Text taken from each page:
==================================================

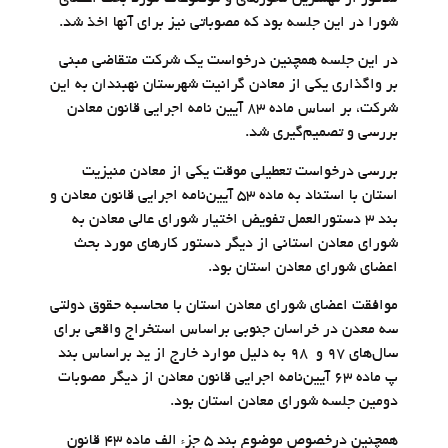
شورا در این جلسه بود که مصوباتی نیز برای آنها اخذ شد.
در این جلسه همچنین درخواست یک شرکت متقاضی مبنی
بر واگذاری یکی از معادن گرانیت شهرستان نهبندان به این
شرکت، بر اساس ماده ۸۳ آیین نامه اجرایی قانون معادن
بررسی و تصمیم‌گیری شد.
بررسی درخواست تعطیلی موقت یکی از معادن منیزیت
استان با استناد به ماده ۵۳ آیین‌نامه اجرایی قانون معادن و
بند ۳ دستورالعمل تفویض اختیار شورای عالی معادن به
شورای معادن استانی از دیگر دستور کارهای مورد بحث
اعضای شورای معادن استان بود.
موافقت اعضای شورای معادن استان با محاسبه حقوق دولتی
سه معدن در خراسان جنوبی براساس استخراج واقعی برای
سال‌های ۹۷ و ۹۸ به دلیل موارد خارج از ید براساس بند
پ ماده ۶۳ آیین‌نامه اجرایی قانون معادن از دیگر مصوبات
دومین جلسه شورای معادن استان بود.
همچنین درخصوص موضوع بند ۵ جزء الف ماده ۴۳ قانون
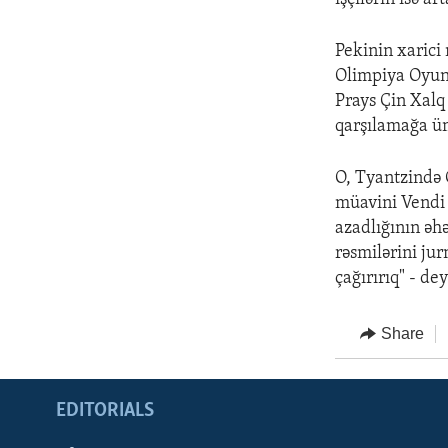
Pekinin xarici
Olimpiya Oyunl
Prays Çin Xalq
qarşılamağa üm
O, Tyantzində 
müavini Vendi 
azadlığının əh
rəsmilərini jur
çağırırıq" - de
Share
EDITORIALS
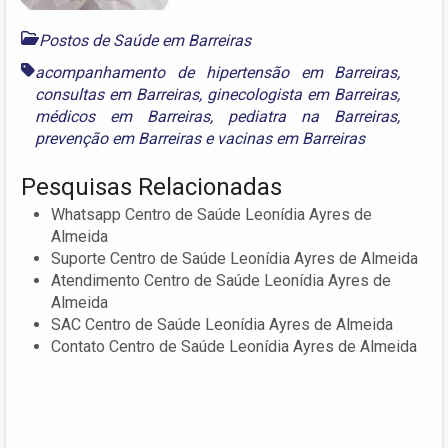
Postos de Saúde em Barreiras
acompanhamento de hipertensão em Barreiras
,
consultas em Barreiras
,
ginecologista em Barreiras
,
médicos em Barreiras
,
pediatra na Barreiras
,
prevenção em Barreiras
e
vacinas em Barreiras
Pesquisas Relacionadas
Whatsapp Centro de Saúde Leonídia Ayres de
Almeida
Suporte Centro de Saúde Leonídia Ayres de Almeida
Atendimento Centro de Saúde Leonídia Ayres de
Almeida
SAC Centro de Saúde Leonídia Ayres de Almeida
Contato Centro de Saúde Leonídia Ayres de Almeida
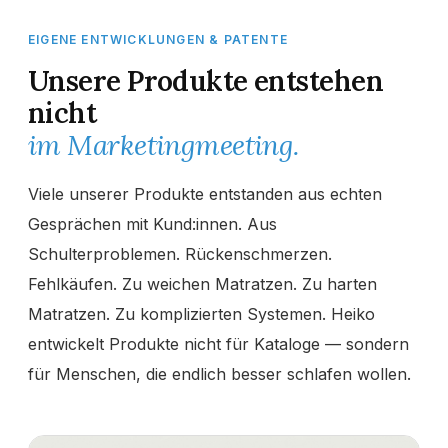
EIGENE ENTWICKLUNGEN & PATENTE
Unsere Produkte entstehen
Online-Beratung
Hannover Döhren
nicht
im Marketingmeeting.
Sie sehen gerade einen Platzhalterinhalt von
Booking-Time
. Um
auf den eigentlichen Inhalt zuzugreifen, klicken Sie auf den Button
unten. Bitte beachten Sie, dass dabei Daten an Drittanbieter
weitergegeben werden.
Viele unserer Produkte entstanden aus echten
Gesprächen mit Kund:innen. Aus
Inhalt entsperren
Schulterproblemen. Rückenschmerzen.
Weitere Informationen
Fehlkäufen. Zu weichen Matratzen. Zu harten
'
Matratzen. Zu komplizierten Systemen. Heiko
'
entwickelt Produkte nicht für Kataloge — sondern
für Menschen, die endlich besser schlafen wollen.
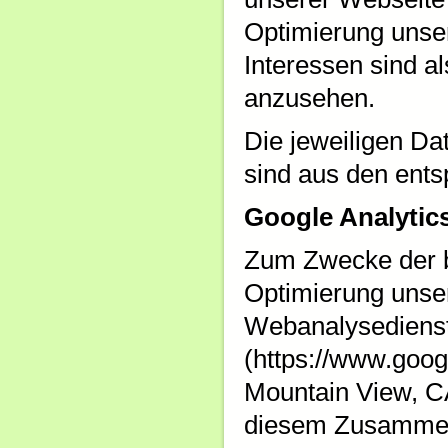
Optimierung unse
Interessen sind a
anzusehen.
Die jeweiligen D
sind aus den ent
Google Analytic
Zum Zwecke der b
Optimierung unser
Webanalysedienst
(https://www.goog
Mountain View, C
diesem Zusammen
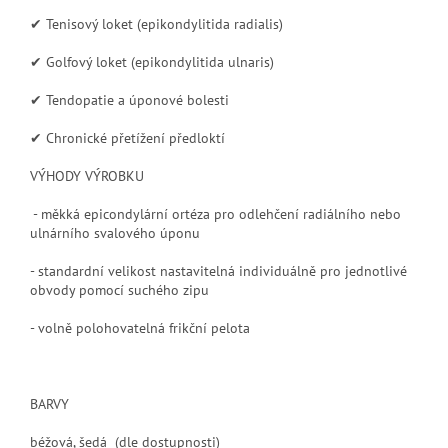
✔ Tenisový loket (epikondylitida radialis)
✔ Golfový loket (epikondylitida ulnaris)
✔ Tendopatie a úponové bolesti
✔ Chronické přetížení předloktí
VÝHODY VÝROBKU
- měkká epicondylární ortéza pro odlehčení radiálního nebo
ulnárního svalového úponu
- standardní velikost nastavitelná individuálně pro jednotlivé
obvody pomocí suchého zipu
- volně polohovatelná frikční pelota
BARVY
béžová, šedá
(dle dostupnosti)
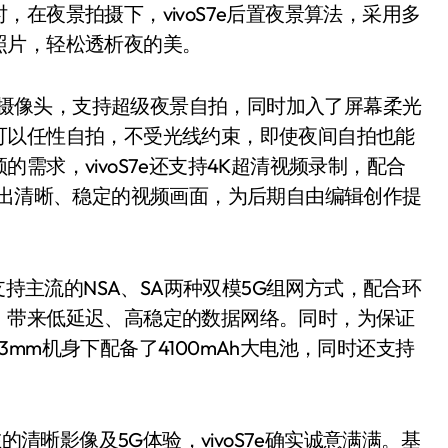
在夜景拍摄下，vivoS7e后置夜景算法，采用多
照片，轻松透析夜的美。
00万摄像头，支持超级夜景自拍，同时加入了屏幕柔光
可以任性自拍，不受光线约束，即使夜间自拍也能
需求，vivoS7e还支持4K超清视频录制，配合
摄出清晰、稳定的视频画面，为后期自由编辑创作提
，支持主流的NSA、SA两种双模5G组网方式，配合环
，带来低延迟、高稳定的数据网络。同时，为保证
73mm机身下配备了4100mAh大电池，同时还支持
晰影像及5G体验，vivoS7e确实诚意满满。基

==================================================

## [Job item]
Pull out all the text lines from the material above, reproducing each one unchanged and in order. Leave the pictures out of your answer.

## [Reply to the exercise]
شورا در این جلسه بود که مصوباتی نیز برای آنها اخذ شد.
در این جلسه همچنین درخواست یک شرکت متقاضی مبنی
بر واگذاری یکی از معادن گرانیت شهرستان نهبندان به این
شرکت، بر اساس ماده ۸۳ آیین نامه اجرایی قانون معادن
بررسی و تصمیم‌گیری شد.
بررسی درخواست تعطیلی موقت یکی از معادن منیزیت
استان با استناد به ماده ۵۳ آیین‌نامه اجرایی قانون معادن و
بند ۳ دستورالعمل تفویض اختیار شورای عالی معادن به
شورای معادن استانی از دیگر دستور کارهای مورد بحث
اعضای شورای معادن استان بود.
موافقت اعضای شورای معادن استان با محاسبه حقوق دولتی
سه معدن در خراسان جنوبی براساس استخراج واقعی برای
سال‌های ۹۷ و ۹۸ به دلیل موارد خارج از ید براساس بند
پ ماده ۶۳ آیین‌نامه اجرایی قانون معادن از دیگر مصوبات
دومین جلسه شورای معادن استان بود.
همچنین درخصوص موضوع بند ۵ جزء الف ماده ۴۳ قانون
Pekinin xarici
Olimpiya Oyunl
Prays Çin Xalq
qarşılamağa üm
O, Tyantzində 
müavini Vendi 
azadlığının əh
rəsmilərini jur
çağırırıq" - de
Share
EDITORIALS
Postos de Saúde em Barreiras
acompanhamento de hipertensão em Barreiras
,
consultas em Barreiras
,
ginecologista em Barreiras
,
médicos em Barreiras
,
pediatra na Barreiras
,
prevenção em Barreiras
e
vacinas em Barreiras
Pesquisas Relacionadas
Whatsapp Centro de Saúde Leonídia Ayres de
Almeida
Suporte Centro de Saúde Leonídia Ayres de Almeida
Atendimento Centro de Saúde Leonídia Ayres de
Almeida
SAC Centro de Saúde Leonídia Ayres de Almeida
Contato Centro de Saúde Leonídia Ayres de Almeida
EIGENE ENTWICKLUNGEN & PATENTE
Unsere Produkte entstehen
Online-Beratung
Hannover Döhren
nicht
im Marketingmeeting.
Sie sehen gerade einen Platzhalterinhalt von
Booking-Time
. Um
auf den eigentlichen Inhalt zuzugreifen, klicken Sie auf den Button
unten. Bitte beachten Sie, dass dabei Daten an Drittanbieter
weitergegeben werden.
Viele unserer Produkte entstanden aus echten
Gesprächen mit Kund:innen. Aus
Inhalt entsperren
Schulterproblemen. Rückenschmerzen.
Weitere Informationen
Fehlkäufen. Zu weichen Matratzen. Zu harten
'
Matratzen. Zu komplizierten Systemen. Heiko
'
entwickelt Produkte nicht für Kataloge — sondern
für Menschen, die endlich besser schlafen wollen.
Optimierung unse
Interessen sind a
anzusehen.
Die jeweiligen D
sind aus den ent
Google Analytic
Zum Zwecke der b
Optimierung unser
Webanalysedienst
(https://www.goog
Mountain View, C
diesem Zusammen
✔ Tenisový loket (epikondylitida radialis)
✔ Golfový loket (epikondylitida ulnaris)
✔ Tendopatie a úponové bolesti
✔ Chronické přetížení předloktí
VÝHODY VÝROBKU
- měkká epicondylární ortéza pro odlehčení radiálního nebo
ulnárního svalového úponu
- standardní velikost nastavitelná individuálně pro jednotlivé
obvody pomocí suchého zipu
- volně polohovatelná frikční pelota
BARVY
béžová, šedá
(dle dostupnosti)
在夜景拍摄下，vivoS7e后置夜景算法，采用多
照片，轻松透析夜的美。
00万摄像头，支持超级夜景自拍，同时加入了屏幕柔光
可以任性自拍，不受光线约束，即使夜间自拍也能
需求，vivoS7e还支持4K超清视频录制，配合
摄出清晰、稳定的视频画面，为后期自由编辑创作提
，支持主流的NSA、SA两种双模5G组网方式，配合环
，带来低延迟、高稳定的数据网络。同时，为保证
73mm机身下配备了4100mAh大电池，同时还支持
晰影像及5G体验，vivoS7e确实诚意满满。基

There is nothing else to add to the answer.